Dr.Elsadi” Hepimiz biliyoruz Gazze ambargo altın da ilaca yiyeceğe çok fazla ihtiyacımız oluyor.Bazen bir bakıyoruz bir savaş çıkıyor.Oradaki ilaç depolarımız yetersiz kalıyor, orda yaşanan hayatlarımız normal bir hayat değil anormal…Biz hayat yaşandığı için sistem kurulamıyor yeteri kadar ilacını depoluyorsun ardından bir saldırı oluyor depolar tamamen boşalıyor.Hepinizde biliyorsunuz Gazze’ye yapılan yardımlar çok zor şartlarda bizlere ulaşıyor. İHH geldi neden geldi aralarında terörüst mü var?Depolarında silah mı taşıyor onlar aslında Gazze’ye manevi bir destek vermek amacıyla geliyorlar.Ne kadar engellerle karşılaşıyorlar bunlar tıbbi malzeme yiyecek giyecek getiriyorlar.Tersini ispatlayamazlar getirdiklerini dahi engelleyebiliyorlar ama ihtiyaç devam ediyor.Buradaki insanlar gerçekten çok muhtaç çoğu iş yeri yok oldu binlerce ev hazar gördü binlerce ev yok oldu.Bakınız insan dişinden tırnağından artırarak ev yaptırtıyor bir bakıyor ki bu ev yerlebir olmuş.O evle bitmiyor içinde ki çocuklar insanlar ölüyor sakat kalıyor böyle bir hayat yaşamak gerçekten çok zor.Bu duyguları anlatmak mümkün değil, ben Gazze’de çocuk doktoru olarak çalışıyorum.Biz gelen çocuk masumlar bir çoğunun çevresinde olanlardan haberi dahi yok ama en büyük zararı onlar görüyor.Küçük yaşta savaşla tanışıyor annesiz babasız evsiz kalıyorlar. Beni bu çok fazla üzüyor. “ dedi.

 

“ Filistin Halkı İçin Bir Kez Daha Düşünün”

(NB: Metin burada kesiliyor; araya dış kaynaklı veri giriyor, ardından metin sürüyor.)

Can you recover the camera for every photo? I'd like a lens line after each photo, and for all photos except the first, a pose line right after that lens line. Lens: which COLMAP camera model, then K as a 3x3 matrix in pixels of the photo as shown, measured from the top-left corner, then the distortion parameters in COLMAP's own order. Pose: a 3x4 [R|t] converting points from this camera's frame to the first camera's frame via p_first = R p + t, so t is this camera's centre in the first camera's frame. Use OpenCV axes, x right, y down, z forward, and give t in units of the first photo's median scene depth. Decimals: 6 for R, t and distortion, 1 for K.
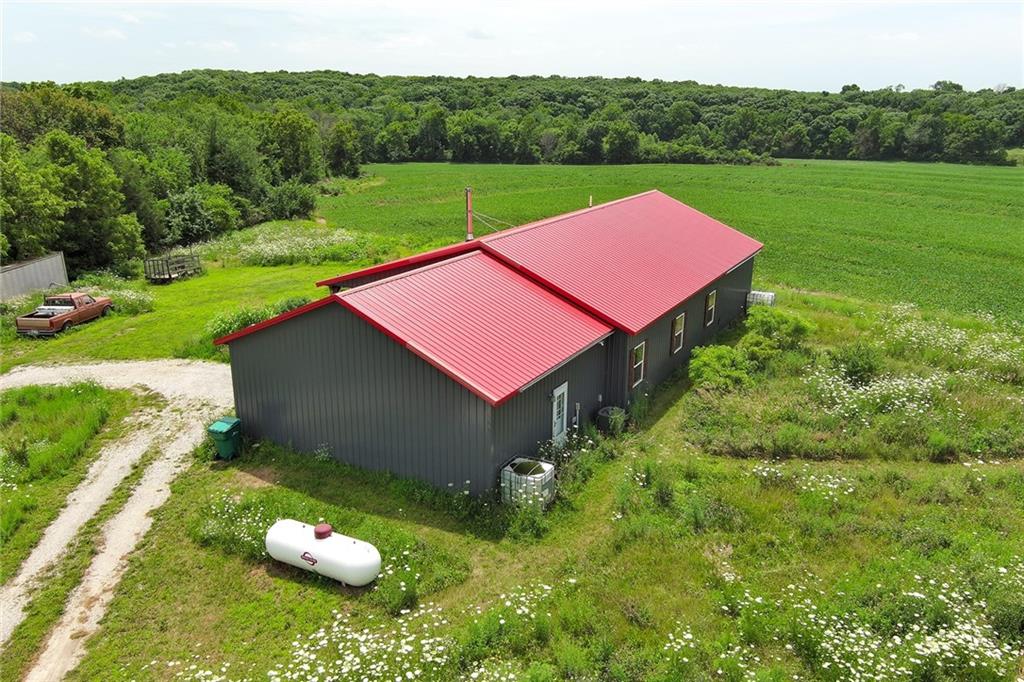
lens RADIAL K [[801.9, 0, 511.2], [0, 801.9, 337.3], [0, 0, 1]] dist [0.018717, -0.017657]
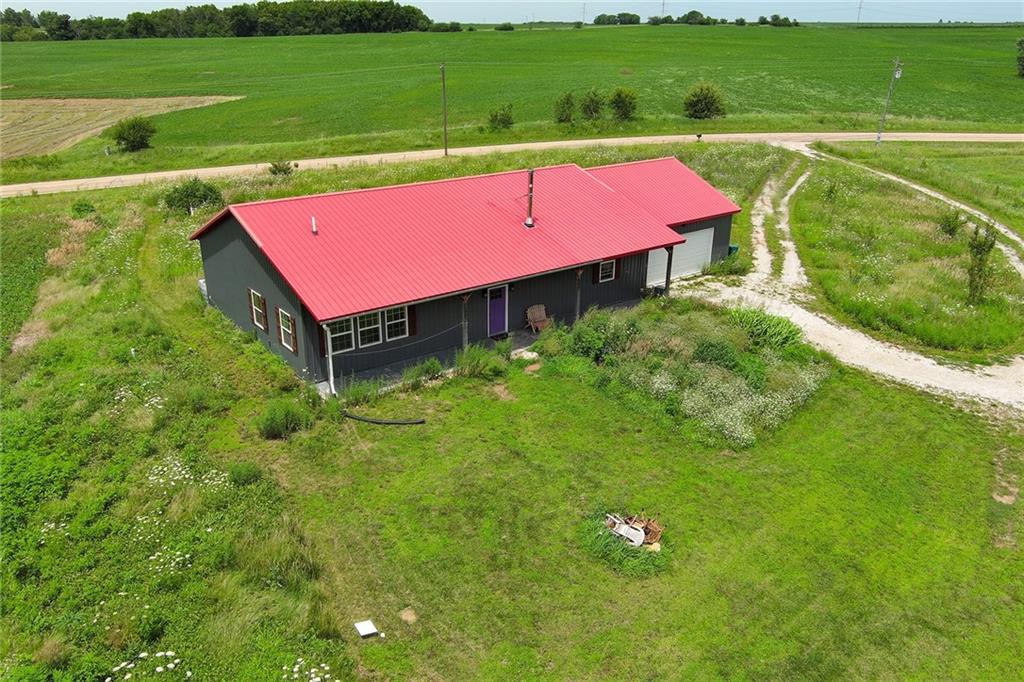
lens RADIAL K [[801.9, 0, 510.1], [0, 801.9, 345.4], [0, 0, 1]] dist [0.018717, -0.017657]
pose [[-0.918825, -0.158179, 0.361579, -0.464906], [0.101849, 0.790101, 0.604456, -0.679126], [-0.381296, 0.592216, -0.709854, 2.058249]]
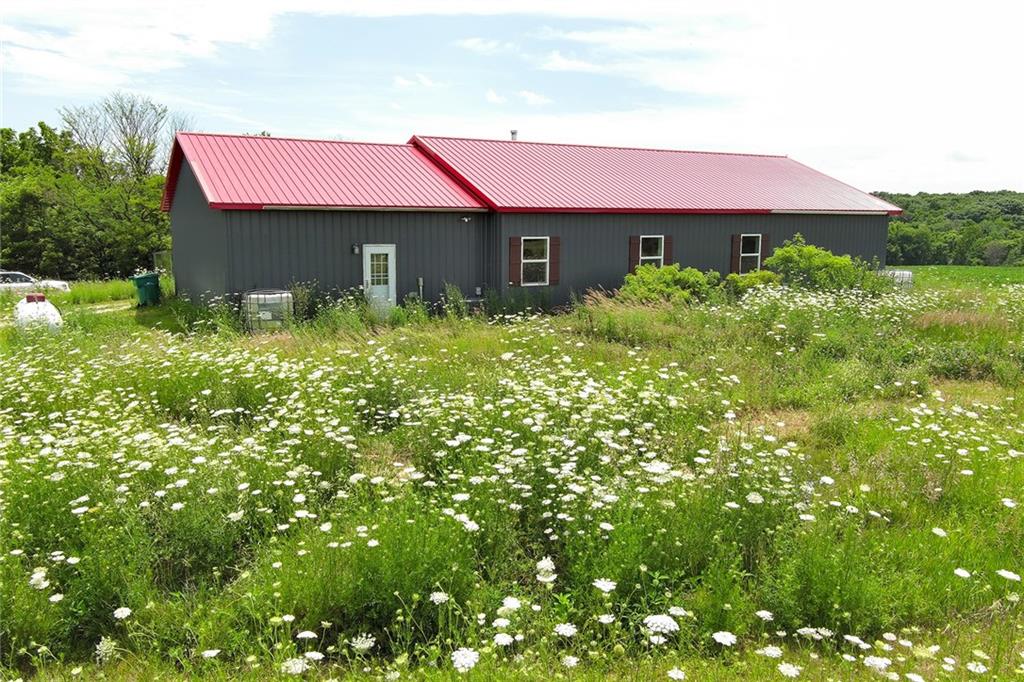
lens RADIAL K [[801.9, 0, 512.3], [0, 801.9, 343.4], [0, 0, 1]] dist [0.018717, -0.017657]
pose [[0.860385, 0.070410, -0.504757, 0.501717], [-0.142633, 0.984099, -0.105850, 0.187146], [0.489278, 0.163067, 0.856747, 0.236099]]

Gazze Barış ve Dayanışma Derneğinden Dr Naser Elsadi Chairman’ı Adıyaman gazeteciler Cemiyetinde ağırlamanın onur ve gururunu yaşadıklarını belirten Başkan zeki Dişkaya’a Dr. Naser Elsadi’nin açıklamalarının çok önemli olduğunu belirtti. Başkan Dişkaya “ Gazze’de ölümün kol gezdiği, insafsız vicdansızlığın hakim olduğu küçücük çocukların bebeklerin dahi katledilebildiği Allah korkusunun olmadığı o zalimlerin zulmü altında ezilen bir parçamız Gazze…Tabi bu gün ilimizde cemiyetimizde Gazze’den bir çocuk doktoru bey efendiyi görmekten son derece mutluyum. Kendilerine kendi evinize hoş geldiniz diyorum.Biz kardeşiz tüm insanlığın ibret alınması gereken bir konuşma dinledim.Herkese ders olması gerekir özellikle gerilere doğru gittim.Dikkat buyurun Osmanlının çekildiği coğrafyanın tamamında kan ve göz yaşı var, tamamında zulüm var.Bir tarafta merhamet bir tarata şevketli bir yönetim yüzyıllarca süren şefkatli bir yönetim var.Özellikle günümüzde ayak oyunlarının bolca olduğu insanların çok basit şeyler yüzünden birbirine sitem ettiği kızdığı şu günlerde herkesin Filistin halkı için bir kez daha düşünmesi lazım.Özellikle sıkıştırıldığımız bu coğrafyada olan Osmanlının torunlarının sorumluluk veballerinin günahlarının ne kadar çok olduğunu hatırlatma gereği duyuyorum.Filistin’le beraber dünyanın dört bir yanının da Osmanlının tüm coğrafyasında gözünüzü gezdirebildiğiniz kadar görebilirsiniz.Afganistan’dan  tutun Çeçenistan’dan çıkın her taraftan akan kan bizim kanımız Müslüman kanı kimseden de bizi kanatları altına lamasını da beklemiyoruz.Böyle de bir milletin mensuplarıyız.Sayın doktorumuzu kutluyorum, gelip buraya yerleşme imkanları varken yerleşmeyip oradaki insanlara yardım da bulunmaları çok güzel bir davranış örneğidir.” Dedi.